It listed 22 illegal activities to be reported to the PSB; three of them mention the ‘Dalai’s clique’: “The Dalai Lama has been in exile for decades but still holds the ambition to split China’s Tibet from the Chinese territory.”
Mt Wutai in China
Dai, a professor at Public Security University of China told The Global Times: “Collusion with criminal gangs is a tactic the Dalai group uses to spreading its message of separatism. These kinds of gangsters were involved in the Lhasa rebellion in the 1950s and the violent incident in 2008 in Tibet.”
Dai added “the spread of separatist gangs in Tibet is rampant. Only a campaign against the ‘gangsters’ would deter secessionist activities by the Dalai.”
Wang Xiaobin, a Chinese scholar at the Beijing-based China Tibetology Research Center, explained that the primary task for Tibet is “to maintain national and ethnic unity”. He cited a few groups in China “closely connected with the Dalai group…The Dalai group always interferes in national affairs by controlling temples, including lamas and living Buddhas, and by spreading a kind of ‘middle way’ to the world.”
Xinhua had earlier reported that the campaign would involve targeting “protective umbrellas of gang crime — the officials who shelter the criminals.”

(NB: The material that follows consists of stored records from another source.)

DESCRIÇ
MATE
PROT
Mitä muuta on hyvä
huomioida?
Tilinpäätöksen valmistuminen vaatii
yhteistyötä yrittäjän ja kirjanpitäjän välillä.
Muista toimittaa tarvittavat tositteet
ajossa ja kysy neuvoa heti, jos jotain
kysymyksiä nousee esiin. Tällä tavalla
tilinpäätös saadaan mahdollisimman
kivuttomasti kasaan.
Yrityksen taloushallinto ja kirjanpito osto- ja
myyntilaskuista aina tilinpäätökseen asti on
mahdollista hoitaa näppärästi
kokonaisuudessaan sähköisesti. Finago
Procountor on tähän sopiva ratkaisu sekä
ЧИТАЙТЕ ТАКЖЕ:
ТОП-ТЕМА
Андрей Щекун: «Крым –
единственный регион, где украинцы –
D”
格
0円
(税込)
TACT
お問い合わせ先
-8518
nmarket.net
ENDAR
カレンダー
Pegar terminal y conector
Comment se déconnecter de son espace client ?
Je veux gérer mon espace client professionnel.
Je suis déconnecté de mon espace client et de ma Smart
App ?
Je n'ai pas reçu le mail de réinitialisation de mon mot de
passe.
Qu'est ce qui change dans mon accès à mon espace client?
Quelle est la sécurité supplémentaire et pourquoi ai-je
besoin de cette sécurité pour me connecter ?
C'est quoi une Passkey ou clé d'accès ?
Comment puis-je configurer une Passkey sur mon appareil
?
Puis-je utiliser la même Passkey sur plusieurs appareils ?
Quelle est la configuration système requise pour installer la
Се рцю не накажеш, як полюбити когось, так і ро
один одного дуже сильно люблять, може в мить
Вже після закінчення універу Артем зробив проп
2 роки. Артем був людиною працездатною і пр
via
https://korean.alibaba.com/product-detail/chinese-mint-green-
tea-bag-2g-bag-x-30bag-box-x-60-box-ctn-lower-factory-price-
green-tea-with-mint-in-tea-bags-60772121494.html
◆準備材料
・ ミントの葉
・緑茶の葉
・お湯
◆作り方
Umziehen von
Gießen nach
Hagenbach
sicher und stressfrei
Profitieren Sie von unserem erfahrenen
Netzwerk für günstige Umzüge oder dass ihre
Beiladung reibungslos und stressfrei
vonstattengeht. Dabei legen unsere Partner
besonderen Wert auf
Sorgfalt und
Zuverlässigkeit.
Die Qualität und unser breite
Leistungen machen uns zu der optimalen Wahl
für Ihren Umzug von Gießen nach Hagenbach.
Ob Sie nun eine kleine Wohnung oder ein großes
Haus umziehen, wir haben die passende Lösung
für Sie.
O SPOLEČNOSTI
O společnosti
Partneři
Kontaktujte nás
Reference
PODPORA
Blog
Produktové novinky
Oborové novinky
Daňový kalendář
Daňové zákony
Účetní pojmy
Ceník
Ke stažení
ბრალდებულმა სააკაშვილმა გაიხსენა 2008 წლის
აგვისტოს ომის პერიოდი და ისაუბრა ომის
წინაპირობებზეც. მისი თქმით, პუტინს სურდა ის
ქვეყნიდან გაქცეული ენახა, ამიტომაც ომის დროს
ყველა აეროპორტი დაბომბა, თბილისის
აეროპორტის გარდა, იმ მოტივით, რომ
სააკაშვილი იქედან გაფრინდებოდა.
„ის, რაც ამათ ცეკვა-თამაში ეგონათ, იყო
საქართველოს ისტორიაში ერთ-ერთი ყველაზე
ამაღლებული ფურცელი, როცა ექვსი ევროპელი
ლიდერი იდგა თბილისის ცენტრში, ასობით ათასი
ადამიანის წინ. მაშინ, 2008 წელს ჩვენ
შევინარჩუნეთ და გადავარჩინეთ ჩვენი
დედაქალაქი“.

This explains another Han nomination in the NPC’s Tibet delegation, Jing Hanchao, who is currently Vice-President of the Supreme People’s Court. Jing will make sure that the ‘criminals’ caught in the nets of Zhao Kezhi are heavily sentenced.
All this comes at a time when Beijing has just introduced sophisticated facial recognition softwares on the plateau. The circular promised that the PSB informers’ identity and safety will be protected: “The targets are gangsters who threaten political stability and infiltrate politics, or encourage the public to go against the Party.”
Beijing has also taken the campaign against the Dalai Lama internationally; there too it has been ferocious.
On February 8, The People’s Daily Online titled: ‘Mercedes-Benz: Don’t dare challenge China’s core interest’ while announcing that the German car company had apologised for quoting the Dalai Lama ‘in an extremely wrong message’. What did Mercedes-Benz do so wrong?
Next to one of its luxury cars, the German firm had quoted the Dalai Lama: “Look at situations from all angles, and you will become more open.”
You may think that it is a nice quote, but Beijing is not amused: “The post not only hurt the feelings of the Chinese people, but also challenged their bottom line on national sovereignty.”
The challenge is clear: If the firm, which sold 600,000 new cars in China in 2017, wants to continue to do business in the Middle Kingdom, it has to follow the paranoid regime’s diktats. The same misadventure had recently happened to the US hotel chain Marriott, who had to profusely apologise for wrongly marking Tibet and Taiwan as independent countries.
President Xi Jinping would have said in 2015 that foreign interference in China’s domestic affairs is intolerable: “Country, enterprise, or individual should not challenge the core interests of China, and [have] any activity to split China.”
Even after due apology by Mercedes-Benz, the Chinese newspaper said that “the apology lacks sincerity and reflects the German carmaker’s lack of understanding of Chinese culture and values. China’s core interests cannot be challenged.”
The paper even compared the Dalai Lama to Hitler: “How will the German people react if a foreign enterprise speaks highly of Adolf Hitler.”
It seems definitely unwise for the Dalai Lama, considered by Beijing as the ‘head of the gangsters’, to go on pilgrimage in China right now. Let us hope that the spiritual leader will not accept the diktats of the bully regime in Beijing.